See also In re Poughkeepsie Hotel Ass. Joint Venture, 132 B.R 287, 292 (Bankr.
S.D.N.Y. 1991) ("If the automatic stay is terminated and the movant allowed to foreclose,
the estate would be deprived of these defenses [equitable subordination] in the
nonbankruptcy forum"; Aetna v. Danbury Square Ass. Ltd. Partnership (In re Danbury
Square Ass. Ltd. Partnership), 150 B.R. 544, 547 (Bankr. S.D.N.Y. 1993) (noting that
remanding the pending foreclosure action to state court would deprive the trustee of the
defense of equitable subordination); 9281 Shore Rd. Owners Corp v. Seminole Realty
Co. (In re 9281 Shore Road Owners Corp), 187 B.R. 837, 853 (Bankr. E.D.N.Y. 1995)
("The basis for these rules of equitable subordination is that the bankruptcy court has the
equitable power and the duty to sift the circumstances surrounding any claim to see that
injustice or unfairness is not done in administration of the bankrupt estate"); Walker v.
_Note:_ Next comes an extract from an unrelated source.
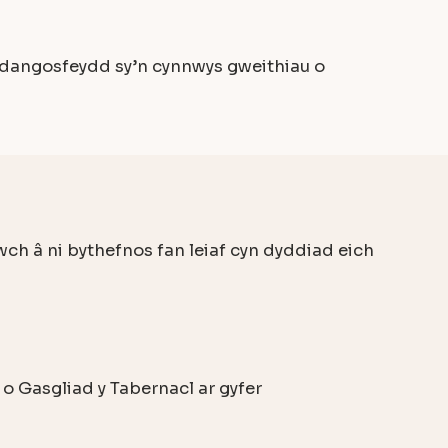
ddangosfeydd sy’n cynnwys gweithiau o
wch â ni bythefnos fan leiaf cyn dyddiad eich
o Gasgliad y Tabernacl ar gyfer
Bryans (In re Walker), 224 B.R. 239, 242 (Bankr. M.D. Ga. 1998) ("For example, this
Court might decide that the conduct of Defendant in the foreclosure warrants equitable
subordination of Defendant’s claim while, at the same time, a state court might rule that
foreclosure was proper and that no damages are warranted").